▸ **Instruction**:
Which lines in the data below contain the string "trees"? Gather every one of them and copy each line in full.

▸ **Data for the task**:

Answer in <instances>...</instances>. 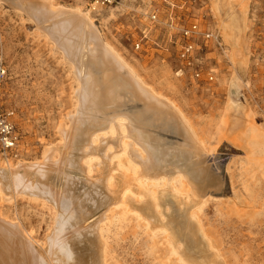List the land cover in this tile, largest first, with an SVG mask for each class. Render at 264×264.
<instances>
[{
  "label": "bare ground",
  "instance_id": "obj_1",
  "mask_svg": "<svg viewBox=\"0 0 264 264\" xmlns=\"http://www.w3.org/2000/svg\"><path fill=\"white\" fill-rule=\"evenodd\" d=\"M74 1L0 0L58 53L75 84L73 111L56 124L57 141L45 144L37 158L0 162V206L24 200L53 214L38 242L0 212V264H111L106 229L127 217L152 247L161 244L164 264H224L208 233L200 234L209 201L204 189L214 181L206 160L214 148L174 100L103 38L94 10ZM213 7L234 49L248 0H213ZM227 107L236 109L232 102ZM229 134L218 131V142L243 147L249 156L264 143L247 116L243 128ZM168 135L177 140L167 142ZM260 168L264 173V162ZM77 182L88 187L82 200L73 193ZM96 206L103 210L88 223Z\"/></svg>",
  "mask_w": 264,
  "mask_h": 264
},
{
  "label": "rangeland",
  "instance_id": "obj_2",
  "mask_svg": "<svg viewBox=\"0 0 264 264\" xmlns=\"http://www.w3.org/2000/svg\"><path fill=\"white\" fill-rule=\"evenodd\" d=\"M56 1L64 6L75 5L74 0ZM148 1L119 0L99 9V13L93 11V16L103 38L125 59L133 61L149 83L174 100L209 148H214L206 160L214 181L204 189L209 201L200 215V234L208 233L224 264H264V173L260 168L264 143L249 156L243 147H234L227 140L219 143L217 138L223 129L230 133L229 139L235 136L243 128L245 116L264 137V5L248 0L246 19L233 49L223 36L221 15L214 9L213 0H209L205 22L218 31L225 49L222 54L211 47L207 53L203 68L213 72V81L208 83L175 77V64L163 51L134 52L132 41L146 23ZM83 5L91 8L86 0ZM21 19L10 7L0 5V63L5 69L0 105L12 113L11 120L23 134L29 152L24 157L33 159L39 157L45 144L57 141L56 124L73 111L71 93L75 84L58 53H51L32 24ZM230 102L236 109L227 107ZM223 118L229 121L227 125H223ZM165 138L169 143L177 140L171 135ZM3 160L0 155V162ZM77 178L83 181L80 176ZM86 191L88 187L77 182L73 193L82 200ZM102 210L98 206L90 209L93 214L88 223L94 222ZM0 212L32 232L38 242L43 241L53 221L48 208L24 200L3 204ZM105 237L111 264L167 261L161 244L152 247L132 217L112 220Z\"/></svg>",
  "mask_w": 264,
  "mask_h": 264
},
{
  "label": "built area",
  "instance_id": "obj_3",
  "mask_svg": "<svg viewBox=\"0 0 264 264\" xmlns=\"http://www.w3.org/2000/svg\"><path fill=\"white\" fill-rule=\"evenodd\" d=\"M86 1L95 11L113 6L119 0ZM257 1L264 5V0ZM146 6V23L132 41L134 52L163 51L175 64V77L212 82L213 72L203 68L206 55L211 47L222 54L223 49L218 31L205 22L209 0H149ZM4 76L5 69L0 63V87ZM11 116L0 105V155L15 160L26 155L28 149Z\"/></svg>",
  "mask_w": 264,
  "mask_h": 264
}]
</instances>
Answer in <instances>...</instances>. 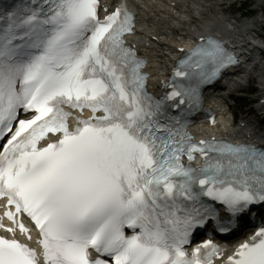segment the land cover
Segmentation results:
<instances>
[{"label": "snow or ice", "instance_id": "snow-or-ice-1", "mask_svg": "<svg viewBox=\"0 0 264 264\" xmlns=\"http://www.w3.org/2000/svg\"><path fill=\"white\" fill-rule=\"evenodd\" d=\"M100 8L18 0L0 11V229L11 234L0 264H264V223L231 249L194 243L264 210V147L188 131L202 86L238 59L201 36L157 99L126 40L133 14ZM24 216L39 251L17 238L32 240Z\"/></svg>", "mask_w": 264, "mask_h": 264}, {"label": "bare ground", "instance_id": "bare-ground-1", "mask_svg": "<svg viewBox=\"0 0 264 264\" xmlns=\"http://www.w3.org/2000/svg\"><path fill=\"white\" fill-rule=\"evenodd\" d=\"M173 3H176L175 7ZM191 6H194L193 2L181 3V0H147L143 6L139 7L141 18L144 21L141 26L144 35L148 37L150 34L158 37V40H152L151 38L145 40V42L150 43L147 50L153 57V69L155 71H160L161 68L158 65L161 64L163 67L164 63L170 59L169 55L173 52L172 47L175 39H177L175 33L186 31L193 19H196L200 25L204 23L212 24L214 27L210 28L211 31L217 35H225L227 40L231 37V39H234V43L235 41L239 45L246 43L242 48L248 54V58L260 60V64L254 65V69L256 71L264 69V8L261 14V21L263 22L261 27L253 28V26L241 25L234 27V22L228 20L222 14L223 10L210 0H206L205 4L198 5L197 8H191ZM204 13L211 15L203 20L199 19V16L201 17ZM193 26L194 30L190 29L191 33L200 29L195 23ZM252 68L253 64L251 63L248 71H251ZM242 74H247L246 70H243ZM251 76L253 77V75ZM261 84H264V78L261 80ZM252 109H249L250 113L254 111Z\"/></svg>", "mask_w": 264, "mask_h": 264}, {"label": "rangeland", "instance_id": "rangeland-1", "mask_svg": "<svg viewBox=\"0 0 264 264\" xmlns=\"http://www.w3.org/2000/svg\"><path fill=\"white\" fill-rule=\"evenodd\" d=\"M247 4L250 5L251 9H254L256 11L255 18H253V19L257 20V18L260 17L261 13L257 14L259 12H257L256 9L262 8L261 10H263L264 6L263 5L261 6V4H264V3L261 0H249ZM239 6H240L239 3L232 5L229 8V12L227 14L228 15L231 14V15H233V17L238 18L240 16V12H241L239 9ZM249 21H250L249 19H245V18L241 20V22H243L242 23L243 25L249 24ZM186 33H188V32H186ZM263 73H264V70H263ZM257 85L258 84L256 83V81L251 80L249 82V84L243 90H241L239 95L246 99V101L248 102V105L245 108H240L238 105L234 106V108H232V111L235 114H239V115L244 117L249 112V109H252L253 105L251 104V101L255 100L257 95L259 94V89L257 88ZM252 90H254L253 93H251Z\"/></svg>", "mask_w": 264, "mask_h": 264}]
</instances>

--

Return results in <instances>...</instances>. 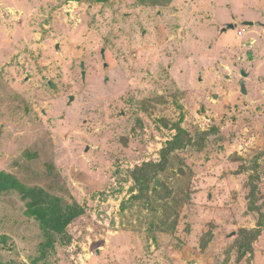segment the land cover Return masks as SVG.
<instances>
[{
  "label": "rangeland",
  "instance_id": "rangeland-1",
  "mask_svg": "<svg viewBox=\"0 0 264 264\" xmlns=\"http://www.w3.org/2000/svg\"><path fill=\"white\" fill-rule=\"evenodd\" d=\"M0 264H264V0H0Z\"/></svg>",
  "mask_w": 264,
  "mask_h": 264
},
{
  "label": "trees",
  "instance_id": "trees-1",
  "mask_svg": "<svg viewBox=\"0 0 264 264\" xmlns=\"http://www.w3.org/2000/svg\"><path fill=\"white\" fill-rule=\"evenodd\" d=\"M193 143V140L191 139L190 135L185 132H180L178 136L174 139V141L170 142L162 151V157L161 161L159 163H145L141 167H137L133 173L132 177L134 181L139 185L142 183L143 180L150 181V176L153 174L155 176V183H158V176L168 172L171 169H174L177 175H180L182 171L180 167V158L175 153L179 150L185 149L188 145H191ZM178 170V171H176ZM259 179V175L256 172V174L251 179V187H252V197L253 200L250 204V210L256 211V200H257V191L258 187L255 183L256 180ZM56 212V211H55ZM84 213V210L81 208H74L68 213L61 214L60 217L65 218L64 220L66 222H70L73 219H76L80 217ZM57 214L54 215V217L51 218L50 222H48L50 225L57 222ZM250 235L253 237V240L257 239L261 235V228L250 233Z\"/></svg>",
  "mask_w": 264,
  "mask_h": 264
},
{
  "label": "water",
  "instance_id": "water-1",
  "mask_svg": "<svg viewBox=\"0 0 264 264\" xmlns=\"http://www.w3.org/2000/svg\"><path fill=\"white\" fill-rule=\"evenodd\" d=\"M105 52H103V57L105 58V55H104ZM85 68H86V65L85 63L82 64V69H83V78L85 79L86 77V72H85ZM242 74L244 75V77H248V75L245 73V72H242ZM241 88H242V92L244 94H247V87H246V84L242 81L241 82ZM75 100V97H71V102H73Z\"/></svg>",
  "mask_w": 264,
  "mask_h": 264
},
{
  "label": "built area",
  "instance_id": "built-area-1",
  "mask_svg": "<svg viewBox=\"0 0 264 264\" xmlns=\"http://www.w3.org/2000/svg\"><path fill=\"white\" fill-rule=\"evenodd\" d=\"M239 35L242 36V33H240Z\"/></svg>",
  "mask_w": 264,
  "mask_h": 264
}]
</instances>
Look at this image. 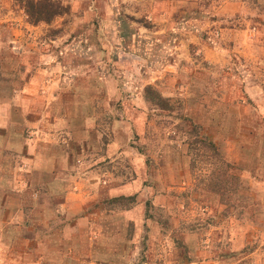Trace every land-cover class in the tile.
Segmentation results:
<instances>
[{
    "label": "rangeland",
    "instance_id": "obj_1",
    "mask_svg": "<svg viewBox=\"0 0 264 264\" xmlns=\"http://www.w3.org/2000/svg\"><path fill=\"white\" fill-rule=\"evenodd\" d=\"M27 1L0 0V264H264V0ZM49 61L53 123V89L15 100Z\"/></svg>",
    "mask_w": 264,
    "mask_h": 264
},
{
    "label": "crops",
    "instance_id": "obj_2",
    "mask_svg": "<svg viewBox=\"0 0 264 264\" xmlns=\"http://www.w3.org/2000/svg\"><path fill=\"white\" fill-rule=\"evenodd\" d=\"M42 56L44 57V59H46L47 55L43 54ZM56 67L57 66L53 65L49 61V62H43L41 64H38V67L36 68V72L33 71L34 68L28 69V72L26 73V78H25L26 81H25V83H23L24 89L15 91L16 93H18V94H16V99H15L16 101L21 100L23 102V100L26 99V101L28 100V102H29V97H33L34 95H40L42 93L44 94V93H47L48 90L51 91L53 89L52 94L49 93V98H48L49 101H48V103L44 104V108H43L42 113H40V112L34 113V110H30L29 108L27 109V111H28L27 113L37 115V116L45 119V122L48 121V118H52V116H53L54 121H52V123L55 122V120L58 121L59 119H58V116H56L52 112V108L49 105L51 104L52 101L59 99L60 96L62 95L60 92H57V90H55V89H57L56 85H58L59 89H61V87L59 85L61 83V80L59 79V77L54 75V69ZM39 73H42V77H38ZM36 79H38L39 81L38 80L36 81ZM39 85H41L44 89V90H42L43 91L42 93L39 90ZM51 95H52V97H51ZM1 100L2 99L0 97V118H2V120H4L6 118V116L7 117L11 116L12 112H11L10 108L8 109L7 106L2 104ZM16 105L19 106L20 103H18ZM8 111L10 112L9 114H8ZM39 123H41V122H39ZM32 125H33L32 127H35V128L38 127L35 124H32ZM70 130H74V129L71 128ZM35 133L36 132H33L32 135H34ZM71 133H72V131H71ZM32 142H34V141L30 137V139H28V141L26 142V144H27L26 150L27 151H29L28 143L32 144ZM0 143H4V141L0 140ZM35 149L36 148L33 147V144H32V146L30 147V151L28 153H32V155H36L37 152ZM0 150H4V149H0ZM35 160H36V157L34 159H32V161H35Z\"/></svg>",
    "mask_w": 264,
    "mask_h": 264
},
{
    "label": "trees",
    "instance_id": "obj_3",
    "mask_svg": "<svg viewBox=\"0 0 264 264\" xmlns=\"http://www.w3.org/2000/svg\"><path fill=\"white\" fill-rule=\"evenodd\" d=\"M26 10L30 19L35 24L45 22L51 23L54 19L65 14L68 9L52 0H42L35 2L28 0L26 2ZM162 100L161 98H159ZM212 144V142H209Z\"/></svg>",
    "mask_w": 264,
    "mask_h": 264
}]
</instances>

▸ **Reply**:
  "label": "trees",
  "instance_id": "trees-1",
    "label": "trees",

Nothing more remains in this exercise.